EX-4.1 2 a2198220zex-4_1.htm EXHIBIT 4.1

Exhibit 4.1

 

SUPPLEMENTAL INDENTURE

 

THIS SUPPLEMENTAL INDENTURE, dated as of March 3, 2010 (this “Guaranty Agreement”), is being entered into by and between PiRod, Inc., Valmont Coatings, Inc., Valmont Newmark, Inc., Valmont Group Pty Ltd, Valmont Queensland  Pty Ltd (each a “Guarantor” and collectively the “Guarantors”), Valmont Industries, Inc. (the “Company”), and Wells Fargo Bank, National Association (the “Trustee”), in connection with the Indenture dated as of May 4, 2004 (the “Indenture”), among the Company, each of the Company’s subsidiaries that are signatories thereto, and the Trustee, as trustee under the Indenture.  All capitalized terms used but not otherwise defined herein shall have the meanings ascribed to such terms in the Indenture.

 

RECITALS:

 

A.            The Guarantors are foreign subsidiaries of the Company, both organized and existing under the laws of Australia.

**Written problem A:** Reproduce the passage of the supplemental indenture that begins with the words "THIS SUPPLEMENTAL INDENTURE, dated" and ends with "laws of Australia.".
**Written problem B:** According to the supplemental indenture, on what date was the original Indenture dated?
**Written problem C:** Name each entity that the supplemental indenture identifies as a Guarantor.
The records have no connection to the supplemental indenture.

**Information supplied:**
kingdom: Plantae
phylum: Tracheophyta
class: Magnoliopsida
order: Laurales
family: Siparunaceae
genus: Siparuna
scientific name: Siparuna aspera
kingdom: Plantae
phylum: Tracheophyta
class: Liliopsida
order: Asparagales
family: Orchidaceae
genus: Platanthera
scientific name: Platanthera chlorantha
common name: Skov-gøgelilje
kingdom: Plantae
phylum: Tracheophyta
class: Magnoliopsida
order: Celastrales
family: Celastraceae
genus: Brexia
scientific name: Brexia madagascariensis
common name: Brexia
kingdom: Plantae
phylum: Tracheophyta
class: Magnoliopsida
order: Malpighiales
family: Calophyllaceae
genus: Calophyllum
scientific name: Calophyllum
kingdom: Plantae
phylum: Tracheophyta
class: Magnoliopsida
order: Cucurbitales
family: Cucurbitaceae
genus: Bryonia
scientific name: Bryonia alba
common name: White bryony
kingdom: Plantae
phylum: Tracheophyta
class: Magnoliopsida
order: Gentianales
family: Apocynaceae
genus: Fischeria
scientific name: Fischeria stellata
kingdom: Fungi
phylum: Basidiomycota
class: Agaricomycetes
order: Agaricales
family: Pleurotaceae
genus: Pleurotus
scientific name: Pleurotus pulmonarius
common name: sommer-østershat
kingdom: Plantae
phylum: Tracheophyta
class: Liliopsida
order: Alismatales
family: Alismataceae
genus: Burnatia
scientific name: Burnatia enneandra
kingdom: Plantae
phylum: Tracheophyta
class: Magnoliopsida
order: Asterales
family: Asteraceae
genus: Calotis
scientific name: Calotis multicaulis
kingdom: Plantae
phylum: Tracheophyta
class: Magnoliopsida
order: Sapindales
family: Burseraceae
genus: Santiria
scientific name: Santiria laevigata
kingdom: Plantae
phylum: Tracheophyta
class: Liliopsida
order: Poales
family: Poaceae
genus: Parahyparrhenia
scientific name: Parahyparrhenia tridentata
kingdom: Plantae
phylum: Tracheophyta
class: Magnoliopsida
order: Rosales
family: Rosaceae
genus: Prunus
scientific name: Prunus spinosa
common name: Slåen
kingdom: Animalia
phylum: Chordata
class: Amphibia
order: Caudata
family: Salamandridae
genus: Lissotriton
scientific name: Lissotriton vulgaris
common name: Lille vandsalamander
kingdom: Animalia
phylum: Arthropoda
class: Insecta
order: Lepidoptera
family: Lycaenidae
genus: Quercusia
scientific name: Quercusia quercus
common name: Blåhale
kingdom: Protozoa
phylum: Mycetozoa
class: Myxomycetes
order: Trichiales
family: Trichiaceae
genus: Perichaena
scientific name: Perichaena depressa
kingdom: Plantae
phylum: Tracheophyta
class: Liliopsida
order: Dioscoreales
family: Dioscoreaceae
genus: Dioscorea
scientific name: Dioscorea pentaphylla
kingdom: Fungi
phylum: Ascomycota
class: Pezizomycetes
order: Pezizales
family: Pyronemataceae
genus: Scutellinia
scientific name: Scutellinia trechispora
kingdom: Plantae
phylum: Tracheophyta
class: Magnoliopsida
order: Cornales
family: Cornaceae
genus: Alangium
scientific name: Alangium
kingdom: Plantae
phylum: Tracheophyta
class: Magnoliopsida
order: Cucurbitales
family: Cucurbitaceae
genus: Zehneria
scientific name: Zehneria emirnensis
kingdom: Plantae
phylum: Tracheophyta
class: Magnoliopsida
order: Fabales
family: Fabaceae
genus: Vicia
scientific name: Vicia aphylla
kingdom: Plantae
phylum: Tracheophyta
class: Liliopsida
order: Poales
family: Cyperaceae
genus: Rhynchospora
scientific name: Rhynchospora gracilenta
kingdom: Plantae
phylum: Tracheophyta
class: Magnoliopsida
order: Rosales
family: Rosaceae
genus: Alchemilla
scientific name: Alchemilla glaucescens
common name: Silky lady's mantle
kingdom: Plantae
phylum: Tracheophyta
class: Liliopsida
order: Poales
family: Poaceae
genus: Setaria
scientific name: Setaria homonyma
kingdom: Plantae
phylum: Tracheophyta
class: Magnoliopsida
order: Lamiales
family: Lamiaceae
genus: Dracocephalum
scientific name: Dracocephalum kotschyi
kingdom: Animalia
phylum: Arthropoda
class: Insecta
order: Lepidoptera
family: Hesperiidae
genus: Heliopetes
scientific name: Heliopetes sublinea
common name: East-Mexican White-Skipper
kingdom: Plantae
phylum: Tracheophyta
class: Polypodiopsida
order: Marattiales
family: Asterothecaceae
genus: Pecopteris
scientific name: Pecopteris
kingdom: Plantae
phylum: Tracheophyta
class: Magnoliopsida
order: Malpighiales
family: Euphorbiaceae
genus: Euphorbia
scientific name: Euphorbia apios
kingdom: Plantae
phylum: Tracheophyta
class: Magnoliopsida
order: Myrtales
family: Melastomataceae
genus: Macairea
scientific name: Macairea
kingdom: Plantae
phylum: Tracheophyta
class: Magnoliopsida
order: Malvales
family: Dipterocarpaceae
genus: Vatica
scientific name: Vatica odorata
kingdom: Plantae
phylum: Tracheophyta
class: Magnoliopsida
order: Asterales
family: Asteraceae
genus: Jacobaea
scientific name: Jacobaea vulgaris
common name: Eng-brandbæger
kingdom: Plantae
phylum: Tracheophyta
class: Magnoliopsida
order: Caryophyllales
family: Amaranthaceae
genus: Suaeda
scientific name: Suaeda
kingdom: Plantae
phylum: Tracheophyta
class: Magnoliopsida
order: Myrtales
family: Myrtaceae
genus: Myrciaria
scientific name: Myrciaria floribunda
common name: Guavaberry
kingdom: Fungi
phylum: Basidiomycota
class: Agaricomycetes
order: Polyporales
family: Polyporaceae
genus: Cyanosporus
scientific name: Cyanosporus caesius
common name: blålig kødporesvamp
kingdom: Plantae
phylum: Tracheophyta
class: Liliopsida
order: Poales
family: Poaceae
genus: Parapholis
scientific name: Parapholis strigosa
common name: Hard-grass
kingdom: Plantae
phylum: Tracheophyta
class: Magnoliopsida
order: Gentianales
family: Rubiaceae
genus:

**Finished answer A:**
THIS SUPPLEMENTAL INDENTURE, dated as of March 3, 2010 (this “Guaranty Agreement”), is being entered into by and between PiRod, Inc., Valmont Coatings, Inc., Valmont Newmark, Inc., Valmont Group Pty Ltd, Valmont Queensland  Pty Ltd (each a “Guarantor” and collectively the “Guarantors”), Valmont Industries, Inc. (the “Company”), and Wells Fargo Bank, National Association (the “Trustee”), in connection with the Indenture dated as of May 4, 2004 (the “Indenture”), among the Company, each of the Company’s subsidiaries that are signatories thereto, and the Trustee, as trustee under the Indenture.  All capitalized terms used but not otherwise defined herein shall have the meanings ascribed to such terms in the Indenture.

 

RECITALS:

 

A.            The Guarantors are foreign subsidiaries of the Company, both organized and existing under the laws of Australia.

**Finished answer B:** May 4, 2004

**Finished answer C:**
PiRod, Inc.
Valmont Coatings, Inc.
Valmont Newmark, Inc.
Valmont Group Pty Ltd
Valmont Queensland Pty Ltd